Task description: With no line omitted, restate the records below exactly as they appear.

=== Entries supplied ===

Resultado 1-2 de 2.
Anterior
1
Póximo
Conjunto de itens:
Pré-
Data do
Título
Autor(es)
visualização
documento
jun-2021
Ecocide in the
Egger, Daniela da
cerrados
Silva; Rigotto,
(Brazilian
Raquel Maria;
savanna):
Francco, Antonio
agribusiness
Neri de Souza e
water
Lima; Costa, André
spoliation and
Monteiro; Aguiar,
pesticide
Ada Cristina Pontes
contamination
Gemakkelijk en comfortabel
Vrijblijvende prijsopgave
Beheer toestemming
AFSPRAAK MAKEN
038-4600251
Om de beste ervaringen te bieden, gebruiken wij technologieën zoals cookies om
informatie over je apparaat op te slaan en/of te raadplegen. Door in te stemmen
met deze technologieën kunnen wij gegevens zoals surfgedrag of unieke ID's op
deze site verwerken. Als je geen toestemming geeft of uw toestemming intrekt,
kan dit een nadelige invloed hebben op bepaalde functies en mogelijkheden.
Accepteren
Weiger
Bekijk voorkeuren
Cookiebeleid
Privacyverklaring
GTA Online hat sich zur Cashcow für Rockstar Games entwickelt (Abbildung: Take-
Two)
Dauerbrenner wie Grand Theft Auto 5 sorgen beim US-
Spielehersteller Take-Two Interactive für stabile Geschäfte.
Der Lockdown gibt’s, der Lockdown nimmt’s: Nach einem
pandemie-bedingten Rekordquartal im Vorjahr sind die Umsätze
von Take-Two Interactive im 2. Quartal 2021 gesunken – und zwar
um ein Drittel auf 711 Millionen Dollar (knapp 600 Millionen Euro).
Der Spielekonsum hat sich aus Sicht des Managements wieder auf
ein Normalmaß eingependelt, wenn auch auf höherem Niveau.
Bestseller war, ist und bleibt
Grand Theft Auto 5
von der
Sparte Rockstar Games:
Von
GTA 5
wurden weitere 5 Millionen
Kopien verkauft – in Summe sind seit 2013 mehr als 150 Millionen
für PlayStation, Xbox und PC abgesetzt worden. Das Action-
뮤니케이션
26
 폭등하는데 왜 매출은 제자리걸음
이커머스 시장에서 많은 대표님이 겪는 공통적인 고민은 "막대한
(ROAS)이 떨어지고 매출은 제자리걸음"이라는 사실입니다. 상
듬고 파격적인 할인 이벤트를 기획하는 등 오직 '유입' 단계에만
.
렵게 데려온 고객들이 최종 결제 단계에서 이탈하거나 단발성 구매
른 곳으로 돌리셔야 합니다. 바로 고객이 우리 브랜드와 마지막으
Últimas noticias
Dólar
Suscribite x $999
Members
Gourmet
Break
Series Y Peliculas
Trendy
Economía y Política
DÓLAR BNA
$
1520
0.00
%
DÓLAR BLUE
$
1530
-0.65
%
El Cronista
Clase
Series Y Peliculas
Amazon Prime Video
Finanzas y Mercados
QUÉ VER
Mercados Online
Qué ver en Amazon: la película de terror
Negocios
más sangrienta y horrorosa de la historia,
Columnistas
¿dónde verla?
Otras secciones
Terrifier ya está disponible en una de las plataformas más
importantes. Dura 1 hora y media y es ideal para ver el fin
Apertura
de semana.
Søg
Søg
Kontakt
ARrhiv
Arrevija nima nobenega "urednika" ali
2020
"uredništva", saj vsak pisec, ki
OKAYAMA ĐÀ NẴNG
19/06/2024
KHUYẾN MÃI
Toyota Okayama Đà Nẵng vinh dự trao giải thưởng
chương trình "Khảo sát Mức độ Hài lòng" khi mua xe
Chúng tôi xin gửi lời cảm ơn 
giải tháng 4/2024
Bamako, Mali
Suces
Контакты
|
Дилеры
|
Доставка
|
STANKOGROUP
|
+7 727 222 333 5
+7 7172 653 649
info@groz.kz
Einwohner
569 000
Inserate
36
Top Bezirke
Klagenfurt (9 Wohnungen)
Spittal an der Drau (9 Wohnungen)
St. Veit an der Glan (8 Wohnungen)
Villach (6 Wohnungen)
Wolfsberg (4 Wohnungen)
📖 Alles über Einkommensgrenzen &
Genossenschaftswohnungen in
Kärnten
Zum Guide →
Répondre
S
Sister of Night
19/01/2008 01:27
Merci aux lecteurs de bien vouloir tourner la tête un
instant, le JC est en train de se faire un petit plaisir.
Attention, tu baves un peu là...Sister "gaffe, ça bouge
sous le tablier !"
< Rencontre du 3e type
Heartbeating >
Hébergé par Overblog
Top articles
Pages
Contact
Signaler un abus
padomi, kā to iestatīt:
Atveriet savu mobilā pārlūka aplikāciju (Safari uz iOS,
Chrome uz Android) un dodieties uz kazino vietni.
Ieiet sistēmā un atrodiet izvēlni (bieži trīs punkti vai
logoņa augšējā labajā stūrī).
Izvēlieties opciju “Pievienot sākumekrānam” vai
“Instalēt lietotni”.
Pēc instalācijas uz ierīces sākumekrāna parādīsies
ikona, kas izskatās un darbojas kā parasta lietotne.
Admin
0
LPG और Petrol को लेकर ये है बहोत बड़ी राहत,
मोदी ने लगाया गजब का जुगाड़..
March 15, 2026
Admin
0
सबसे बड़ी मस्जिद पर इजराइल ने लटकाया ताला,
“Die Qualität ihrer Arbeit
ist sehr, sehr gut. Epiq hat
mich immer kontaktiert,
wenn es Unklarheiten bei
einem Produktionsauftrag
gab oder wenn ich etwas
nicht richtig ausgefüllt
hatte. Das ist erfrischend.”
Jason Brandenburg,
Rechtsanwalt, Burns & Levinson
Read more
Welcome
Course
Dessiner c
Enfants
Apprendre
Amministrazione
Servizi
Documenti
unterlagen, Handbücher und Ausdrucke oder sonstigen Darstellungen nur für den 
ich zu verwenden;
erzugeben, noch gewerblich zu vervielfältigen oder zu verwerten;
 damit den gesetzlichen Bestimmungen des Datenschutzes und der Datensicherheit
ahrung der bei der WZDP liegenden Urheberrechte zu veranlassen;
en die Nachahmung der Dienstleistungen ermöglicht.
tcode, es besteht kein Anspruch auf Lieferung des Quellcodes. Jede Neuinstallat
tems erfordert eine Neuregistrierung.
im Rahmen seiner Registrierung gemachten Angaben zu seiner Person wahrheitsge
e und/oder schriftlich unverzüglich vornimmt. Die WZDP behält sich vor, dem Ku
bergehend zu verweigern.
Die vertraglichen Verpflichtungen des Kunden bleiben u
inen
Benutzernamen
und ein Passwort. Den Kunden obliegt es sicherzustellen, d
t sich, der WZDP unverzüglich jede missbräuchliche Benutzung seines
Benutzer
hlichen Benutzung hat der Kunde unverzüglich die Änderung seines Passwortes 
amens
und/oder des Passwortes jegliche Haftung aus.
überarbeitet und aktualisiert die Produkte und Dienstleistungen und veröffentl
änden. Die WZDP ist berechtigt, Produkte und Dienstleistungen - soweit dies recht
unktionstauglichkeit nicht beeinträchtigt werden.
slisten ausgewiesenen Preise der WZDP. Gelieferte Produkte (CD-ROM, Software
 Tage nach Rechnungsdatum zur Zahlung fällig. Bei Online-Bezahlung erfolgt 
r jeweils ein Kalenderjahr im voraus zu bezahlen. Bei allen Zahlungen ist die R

===

Task solution:
Resultado 1-2 de 2.
Anterior
1
Póximo
Conjunto de itens:
Pré-
Data do
Título
Autor(es)
visualização
documento
jun-2021
Ecocide in the
Egger, Daniela da
cerrados
Silva; Rigotto,
(Brazilian
Raquel Maria;
savanna):
Francco, Antonio
agribusiness
Neri de Souza e
water
Lima; Costa, André
spoliation and
Monteiro; Aguiar,
pesticide
Ada Cristina Pontes
contamination
Gemakkelijk en comfortabel
Vrijblijvende prijsopgave
Beheer toestemming
AFSPRAAK MAKEN
038-4600251
Om de beste ervaringen te bieden, gebruiken wij technologieën zoals cookies om
informatie over je apparaat op te slaan en/of te raadplegen. Door in te stemmen
met deze technologieën kunnen wij gegevens zoals surfgedrag of unieke ID's op
deze site verwerken. Als je geen toestemming geeft of uw toestemming intrekt,
kan dit een nadelige invloed hebben op bepaalde functies en mogelijkheden.
Accepteren
Weiger
Bekijk voorkeuren
Cookiebeleid
Privacyverklaring
GTA Online hat sich zur Cashcow für Rockstar Games entwickelt (Abbildung: Take-
Two)
Dauerbrenner wie Grand Theft Auto 5 sorgen beim US-
Spielehersteller Take-Two Interactive für stabile Geschäfte.
Der Lockdown gibt’s, der Lockdown nimmt’s: Nach einem
pandemie-bedingten Rekordquartal im Vorjahr sind die Umsätze
von Take-Two Interactive im 2. Quartal 2021 gesunken – und zwar
um ein Drittel auf 711 Millionen Dollar (knapp 600 Millionen Euro).
Der Spielekonsum hat sich aus Sicht des Managements wieder auf
ein Normalmaß eingependelt, wenn auch auf höherem Niveau.
Bestseller war, ist und bleibt
Grand Theft Auto 5
von der
Sparte Rockstar Games:
Von
GTA 5
wurden weitere 5 Millionen
Kopien verkauft – in Summe sind seit 2013 mehr als 150 Millionen
für PlayStation, Xbox und PC abgesetzt worden. Das Action-
뮤니케이션
26
 폭등하는데 왜 매출은 제자리걸음
이커머스 시장에서 많은 대표님이 겪는 공통적인 고민은 "막대한
(ROAS)이 떨어지고 매출은 제자리걸음"이라는 사실입니다. 상
듬고 파격적인 할인 이벤트를 기획하는 등 오직 '유입' 단계에만
.
렵게 데려온 고객들이 최종 결제 단계에서 이탈하거나 단발성 구매
른 곳으로 돌리셔야 합니다. 바로 고객이 우리 브랜드와 마지막으
Últimas noticias
Dólar
Suscribite x $999
Members
Gourmet
Break
Series Y Peliculas
Trendy
Economía y Política
DÓLAR BNA
$
1520
0.00
%
DÓLAR BLUE
$
1530
-0.65
%
El Cronista
Clase
Series Y Peliculas
Amazon Prime Video
Finanzas y Mercados
QUÉ VER
Mercados Online
Qué ver en Amazon: la película de terror
Negocios
más sangrienta y horrorosa de la historia,
Columnistas
¿dónde verla?
Otras secciones
Terrifier ya está disponible en una de las plataformas más
importantes. Dura 1 hora y media y es ideal para ver el fin
Apertura
de semana.
Søg
Søg
Kontakt
ARrhiv
Arrevija nima nobenega "urednika" ali
2020
"uredništva", saj vsak pisec, ki
OKAYAMA ĐÀ NẴNG
19/06/2024
KHUYẾN MÃI
Toyota Okayama Đà Nẵng vinh dự trao giải thưởng
chương trình "Khảo sát Mức độ Hài lòng" khi mua xe
Chúng tôi xin gửi lời cảm ơn 
giải tháng 4/2024
Bamako, Mali
Suces
Контакты
|
Дилеры
|
Доставка
|
STANKOGROUP
|
+7 727 222 333 5
+7 7172 653 649
info@groz.kz
Einwohner
569 000
Inserate
36
Top Bezirke
Klagenfurt (9 Wohnungen)
Spittal an der Drau (9 Wohnungen)
St. Veit an der Glan (8 Wohnungen)
Villach (6 Wohnungen)
Wolfsberg (4 Wohnungen)
📖 Alles über Einkommensgrenzen &
Genossenschaftswohnungen in
Kärnten
Zum Guide →
Répondre
S
Sister of Night
19/01/2008 01:27
Merci aux lecteurs de bien vouloir tourner la tête un
instant, le JC est en train de se faire un petit plaisir.
Attention, tu baves un peu là...Sister "gaffe, ça bouge
sous le tablier !"
< Rencontre du 3e type
Heartbeating >
Hébergé par Overblog
Top articles
Pages
Contact
Signaler un abus
padomi, kā to iestatīt:
Atveriet savu mobilā pārlūka aplikāciju (Safari uz iOS,
Chrome uz Android) un dodieties uz kazino vietni.
Ieiet sistēmā un atrodiet izvēlni (bieži trīs punkti vai
logoņa augšējā labajā stūrī).
Izvēlieties opciju “Pievienot sākumekrānam” vai
“Instalēt lietotni”.
Pēc instalācijas uz ierīces sākumekrāna parādīsies
ikona, kas izskatās un darbojas kā parasta lietotne.
Admin
0
LPG और Petrol को लेकर ये है बहोत बड़ी राहत,
मोदी ने लगाया गजब का जुगाड़..
March 15, 2026
Admin
0
सबसे बड़ी मस्जिद पर इजराइल ने लटकाया ताला,
“Die Qualität ihrer Arbeit
ist sehr, sehr gut. Epiq hat
mich immer kontaktiert,
wenn es Unklarheiten bei
einem Produktionsauftrag
gab oder wenn ich etwas
nicht richtig ausgefüllt
hatte. Das ist erfrischend.”
Jason Brandenburg,
Rechtsanwalt, Burns & Levinson
Read more
Welcome
Course
Dessiner c
Enfants
Apprendre
Amministrazione
Servizi
Documenti
unterlagen, Handbücher und Ausdrucke oder sonstigen Darstellungen nur für den 
ich zu verwenden;
erzugeben, noch gewerblich zu vervielfältigen oder zu verwerten;
 damit den gesetzlichen Bestimmungen des Datenschutzes und der Datensicherheit
ahrung der bei der WZDP liegenden Urheberrechte zu veranlassen;
en die Nachahmung der Dienstleistungen ermöglicht.
tcode, es besteht kein Anspruch auf Lieferung des Quellcodes. Jede Neuinstallat
tems erfordert eine Neuregistrierung.
im Rahmen seiner Registrierung gemachten Angaben zu seiner Person wahrheitsge
e und/oder schriftlich unverzüglich vornimmt. Die WZDP behält sich vor, dem Ku
bergehend zu verweigern.
Die vertraglichen Verpflichtungen des Kunden bleiben u
inen
Benutzernamen
und ein Passwort. Den Kunden obliegt es sicherzustellen, d
t sich, der WZDP unverzüglich jede missbräuchliche Benutzung seines
Benutzer
hlichen Benutzung hat der Kunde unverzüglich die Änderung seines Passwortes 
amens
und/oder des Passwortes jegliche Haftung aus.
überarbeitet und aktualisiert die Produkte und Dienstleistungen und veröffentl
änden. Die WZDP ist berechtigt, Produkte und Dienstleistungen - soweit dies recht
unktionstauglichkeit nicht beeinträchtigt werden.
slisten ausgewiesenen Preise der WZDP. Gelieferte Produkte (CD-ROM, Software
 Tage nach Rechnungsdatum zur Zahlung fällig. Bei Online-Bezahlung erfolgt 
r jeweils ein Kalenderjahr im voraus zu bezahlen. Bei allen Zahlungen ist die R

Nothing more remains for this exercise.